Let V be a vector space over C and W be an inner product space over C with inner product <., .> and T:V --> W be a linear transformation. Find an orthogonal basis for V = R^3 with the inner product <., .>' = < T(u), T(v)> , if T= (Left multiplication by A) where A = a 3x3 matrix
I know the solution is finding the inverse of A and taking its columns as the orthogonal basis but I am not quite sure why
The question is asking you to find some matrix $A$ that acts like the linear transformation $T : V \to W$, or in other words, given $v \in V$ and $w \in W$, we want to find some matrix $A$ such that $Av = w$.
Furthermore, we are equipping $W$ with an inner product, so we can compute $\langle w_1, w_2\rangle_W$. Note that I am using subscript $W$ around the inner product brackets to be explicitly clear which space I am computing the inner product over.
Now, we want our matrix $A$ to have the following properties: it is $3 \times 3$ and that it forms a unitary matrix. If we assume $V,W$ to be vector spaces over the reals, then we sometimes call the matrix orthogonal. In any case, we will ensure that its rows are orthogonal vectors.

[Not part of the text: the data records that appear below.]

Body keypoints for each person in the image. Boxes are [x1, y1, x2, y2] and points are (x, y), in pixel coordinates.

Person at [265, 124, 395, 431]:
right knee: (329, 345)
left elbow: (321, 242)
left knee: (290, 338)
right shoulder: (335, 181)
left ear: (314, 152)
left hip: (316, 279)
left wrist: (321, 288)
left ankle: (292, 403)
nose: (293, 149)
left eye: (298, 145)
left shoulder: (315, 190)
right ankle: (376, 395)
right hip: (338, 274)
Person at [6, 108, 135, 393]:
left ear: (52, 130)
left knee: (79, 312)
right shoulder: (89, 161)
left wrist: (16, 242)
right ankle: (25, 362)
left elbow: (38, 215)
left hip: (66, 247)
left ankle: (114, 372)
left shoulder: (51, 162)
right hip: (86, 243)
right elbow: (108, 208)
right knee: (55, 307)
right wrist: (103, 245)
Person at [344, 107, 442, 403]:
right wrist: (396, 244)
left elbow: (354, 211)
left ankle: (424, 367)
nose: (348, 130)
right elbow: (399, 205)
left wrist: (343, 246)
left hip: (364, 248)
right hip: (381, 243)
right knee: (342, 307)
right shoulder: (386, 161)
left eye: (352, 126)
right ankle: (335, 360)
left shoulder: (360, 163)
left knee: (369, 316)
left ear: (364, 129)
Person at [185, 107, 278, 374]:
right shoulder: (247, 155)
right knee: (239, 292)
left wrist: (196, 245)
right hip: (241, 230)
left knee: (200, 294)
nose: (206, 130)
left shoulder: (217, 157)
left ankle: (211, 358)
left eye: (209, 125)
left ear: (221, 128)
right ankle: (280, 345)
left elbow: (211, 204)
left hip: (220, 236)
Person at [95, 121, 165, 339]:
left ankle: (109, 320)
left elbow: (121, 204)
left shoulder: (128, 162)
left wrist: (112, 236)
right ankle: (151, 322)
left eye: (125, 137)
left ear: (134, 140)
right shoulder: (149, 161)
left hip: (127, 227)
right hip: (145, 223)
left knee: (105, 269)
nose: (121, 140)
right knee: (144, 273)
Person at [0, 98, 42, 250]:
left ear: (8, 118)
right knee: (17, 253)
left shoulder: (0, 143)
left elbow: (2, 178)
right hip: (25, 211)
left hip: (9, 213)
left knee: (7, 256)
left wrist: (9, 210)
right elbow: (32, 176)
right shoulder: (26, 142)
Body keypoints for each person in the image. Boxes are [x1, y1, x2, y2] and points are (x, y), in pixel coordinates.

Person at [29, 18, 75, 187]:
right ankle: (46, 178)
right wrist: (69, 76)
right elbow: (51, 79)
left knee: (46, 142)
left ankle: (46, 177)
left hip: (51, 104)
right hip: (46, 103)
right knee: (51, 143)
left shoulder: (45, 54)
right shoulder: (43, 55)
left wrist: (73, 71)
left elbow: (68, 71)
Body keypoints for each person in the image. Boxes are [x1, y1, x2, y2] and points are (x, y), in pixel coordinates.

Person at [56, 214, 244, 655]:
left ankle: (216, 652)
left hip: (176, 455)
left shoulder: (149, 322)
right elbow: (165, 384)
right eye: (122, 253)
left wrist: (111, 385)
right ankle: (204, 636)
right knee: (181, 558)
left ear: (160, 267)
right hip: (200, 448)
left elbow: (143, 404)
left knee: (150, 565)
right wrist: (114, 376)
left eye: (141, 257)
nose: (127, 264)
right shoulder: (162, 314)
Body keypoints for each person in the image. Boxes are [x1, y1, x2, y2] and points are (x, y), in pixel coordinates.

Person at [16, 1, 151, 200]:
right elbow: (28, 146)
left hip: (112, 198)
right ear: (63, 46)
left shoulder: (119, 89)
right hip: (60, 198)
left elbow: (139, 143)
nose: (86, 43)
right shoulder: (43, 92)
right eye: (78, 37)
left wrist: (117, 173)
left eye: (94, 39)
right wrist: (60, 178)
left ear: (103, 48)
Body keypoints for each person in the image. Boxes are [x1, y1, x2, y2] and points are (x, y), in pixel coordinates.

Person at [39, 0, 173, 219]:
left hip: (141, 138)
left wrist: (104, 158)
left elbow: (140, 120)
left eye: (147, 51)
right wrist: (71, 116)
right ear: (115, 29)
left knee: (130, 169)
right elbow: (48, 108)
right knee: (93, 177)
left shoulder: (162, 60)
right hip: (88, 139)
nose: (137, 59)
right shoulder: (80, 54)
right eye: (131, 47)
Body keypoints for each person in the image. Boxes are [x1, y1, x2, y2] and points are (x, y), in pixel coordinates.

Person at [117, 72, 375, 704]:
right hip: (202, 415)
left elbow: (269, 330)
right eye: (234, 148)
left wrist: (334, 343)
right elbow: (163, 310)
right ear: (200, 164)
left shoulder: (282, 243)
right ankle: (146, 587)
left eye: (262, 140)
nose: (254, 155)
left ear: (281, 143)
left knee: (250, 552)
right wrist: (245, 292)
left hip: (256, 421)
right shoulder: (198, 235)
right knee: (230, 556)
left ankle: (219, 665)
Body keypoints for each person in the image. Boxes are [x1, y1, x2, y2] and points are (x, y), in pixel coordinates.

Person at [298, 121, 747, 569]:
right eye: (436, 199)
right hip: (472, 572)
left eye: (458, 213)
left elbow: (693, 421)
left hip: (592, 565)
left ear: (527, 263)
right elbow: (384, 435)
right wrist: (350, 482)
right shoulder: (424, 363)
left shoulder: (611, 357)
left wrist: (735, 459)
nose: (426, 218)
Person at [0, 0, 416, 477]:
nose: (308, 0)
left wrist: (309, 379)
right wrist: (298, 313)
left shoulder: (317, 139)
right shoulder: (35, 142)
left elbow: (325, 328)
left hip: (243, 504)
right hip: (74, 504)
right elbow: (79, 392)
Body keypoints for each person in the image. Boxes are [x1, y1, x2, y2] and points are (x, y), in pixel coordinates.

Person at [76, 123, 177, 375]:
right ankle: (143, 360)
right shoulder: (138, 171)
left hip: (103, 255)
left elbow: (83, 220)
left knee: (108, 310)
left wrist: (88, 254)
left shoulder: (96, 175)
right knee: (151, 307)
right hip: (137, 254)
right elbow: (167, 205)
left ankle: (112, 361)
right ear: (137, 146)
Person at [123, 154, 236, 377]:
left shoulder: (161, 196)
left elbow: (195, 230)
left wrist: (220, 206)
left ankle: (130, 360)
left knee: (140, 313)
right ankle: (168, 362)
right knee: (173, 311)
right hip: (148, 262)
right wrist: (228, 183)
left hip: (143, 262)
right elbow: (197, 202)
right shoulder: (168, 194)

Let's take a moment to ask "why rows, why not columns?" Intuitively, recall that when multiplying by a column vector, we're essentially taking the inner product of each row of the matrix with the vector. In fact, it won't matter, because unitary matrices enjoy the property that their rows and columns are orthogonal (in fact orthonormal) with respect to the usual inner product.
Now, since we have $\langle u, v\rangle_V = \langle T(u), T(v)\rangle_W$, it is quite simple to find such a matrix. In fact, it is the most elementary matrix you can find!